No, Goodman’s career didn’t pan out the way he and everybody else thought it would. He enters the final two regular-season games of his senior season with a mere 32 catches and three touchdowns to his credit.
But he also enters those final two games with an opportunity to redeem himself a bit, a chance to reclaim some of that promise. With DaVaris Daniels sidelined until the bowl game with a broken clavicle, fate has given Goodman one last shot at the individual glory that seemed sure to elude him. And it starts this Saturday against Wake Forest — on Senior Day, no less.
Goodman had been expecting to get a few token minutes as a gesture from the coaching staff. Instead, he’s a probable starter as the Irish continue to chase an undefeated season and a national championship.
“It’s unfortunate to see anybody go down, but we’ve seen this before and we’ve seen guys step up,” Goodman said. “That’s basically the mind-set — to step into the position and take it over.”
Of course, Goodman said that exact same quote — almost to the letter — back in training camp, when the discussion was who would take over as Notre Dame’s go-to wideout with Michael Floyd in the NFL. But a groin injury limited Goodman in camp, the emergence of Daniels and T.J. Jones cost him reps, and his back injury — which peaked against Miami at Soldier Field — all but sealed his fate.

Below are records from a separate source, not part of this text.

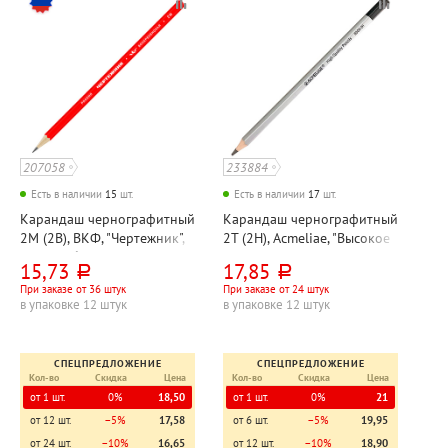
207058
233884
Есть в наличии
15
шт.
Есть в наличии
17
шт.
Карандаш чернографитный
Карандаш чернографитный
2М (2B), ВКФ, "Чертежник",
2Т (2H), Acmeliae, "Высокое
дерево, без ластика, корпус
качество (High Quality)",
15,73
17,85
руб.
руб.
красный, шестигранный
дерево, без ластика, корпус
При заказе от 36 штук
При заказе от 24 штук
серебристый,
в упаковке 12 штук
в упаковке 12 штук
шестигранный
СПЕЦПРЕДЛОЖЕНИЕ
СПЕЦПРЕДЛОЖЕНИЕ
Кол-во
Скидка
Цена
Кол-во
Скидка
Цена
от 1 шт.
0%
18,50
от 1 шт.
0%
21
от 12 шт.
−5%
17,58
от 6 шт.
−5%
19,95
от 24 шт.
−10%
16,65
от 12 шт.
−10%
18,90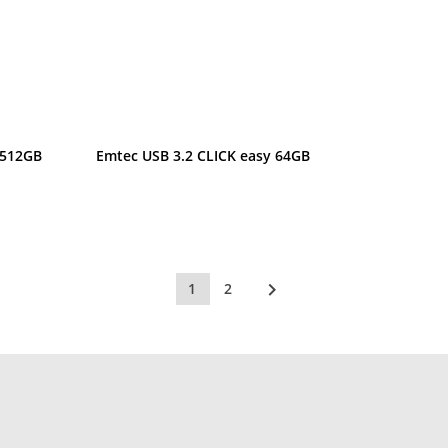
Anteprima
 512GB
Emtec USB 3.2 CLICK easy 64GB

1
2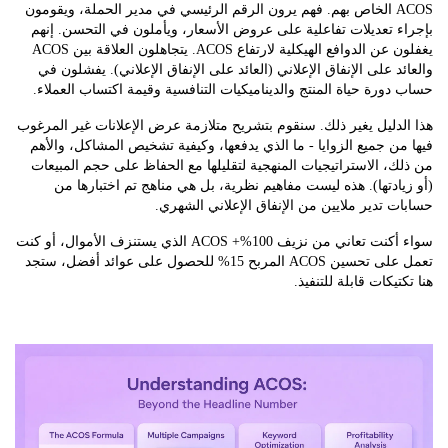
ACOS الخاص بهم. فهم يرون الرقم الرئيسي في مدير الحملة، ويقومون
 تعديلات تفاعلية على عروض الأسعار، ويأملون في التحسن. إنهم
يغفلون عن الدوافع الهيكلية لارتفاع ACOS. يتجاهلون العلاقة بين ACOS
د على الإنفاق الإعلاني (العائد على الإنفاق الإعلاني). يفشلون في
ورة حياة المنتج والديناميكيات التنافسية وقيمة اكتساب العملاء.
دليل يغير ذلك. سنقوم بتشريح متلازمة عرض الإعلانات غير المرغوب
ن جميع الزوايا - ما الذي يدفعها، وكيفية تشخيص المشاكل، والأهم
، الاستراتيجيات المنهجية لتقليلها مع الحفاظ على حجم المبيعات
ادتها). هذه ليست مفاهيم نظرية، بل هي مناهج تم اختبارها من
 تدير ملايين من الإنفاق الإعلاني الشهري.
سواء أكنت تعاني من نزيف 100%+ ACOS الذي يستنزف الأموال، أو كنت
تعمل على تحسين ACOS المربح 15% للحصول على عوائد أفضل، ستجد
تيكات قابلة للتنفيذ.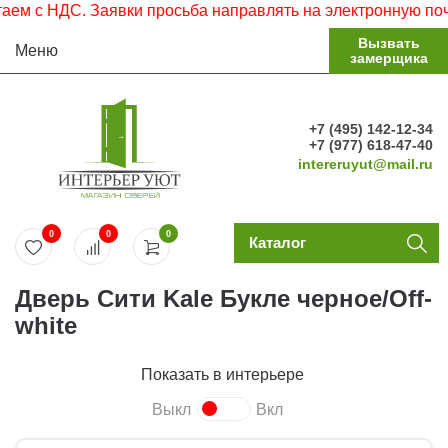
 с НДС. Заявки просьба направлять на электронную почту.
Вызвать
Меню
замерщика
+7 (495) 142-12-34
+7 (977) 618-47-40
intereruyut@mail.ru
0
0
0
Каталог
Дверь Сити Kale Букле черное/Off-
white
Показать в интерьере
Выкл
Вкл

“He really hasn’t been healthy all year,” coach Brian Kelly said. “[But] when we ask him to go in there, he’s the center of some big plays.”
Indeed, his one-handed touchdown catch at Michigan State will be replayed for years. And when Daniels was hurt at Boston College, it took just four snaps for Goodman to get himself wide open and haul in an 18-yard touchdown reception, using his veteran savvy to break left while Everett Golson and the entire BC defense scrambled right. Throw in a 32-yard touchdown pass to Michael Floyd against Western Michigan as a sophomore, and Goodman’s had his share of positive memories at Notre Dame.
But Goodman long ago relinquished those lofty individual dreams, accepting his role as a backup, and as a mentor to younger players. And the memory of what the Irish are doing this year — especially considering Goodman arrived in the aftermath of the three-win 2007 debacle — more than makes up for the personal disappointments. When asked how he’ll look back on his career, Goodman pointed to something linebacker and fellow senior Manti Te’o said to the media earlier in the day: “When you’re a champion at other schools, you’re a champion. When you’re a champion at Notre Dame, you become a legend.”
“It doesn’t matter if you’re a star or not, people remember you,” Goodman added. “Just to be remembered, just to be on a special team that really brought Notre Dame back — that’s what I want to be a part of.”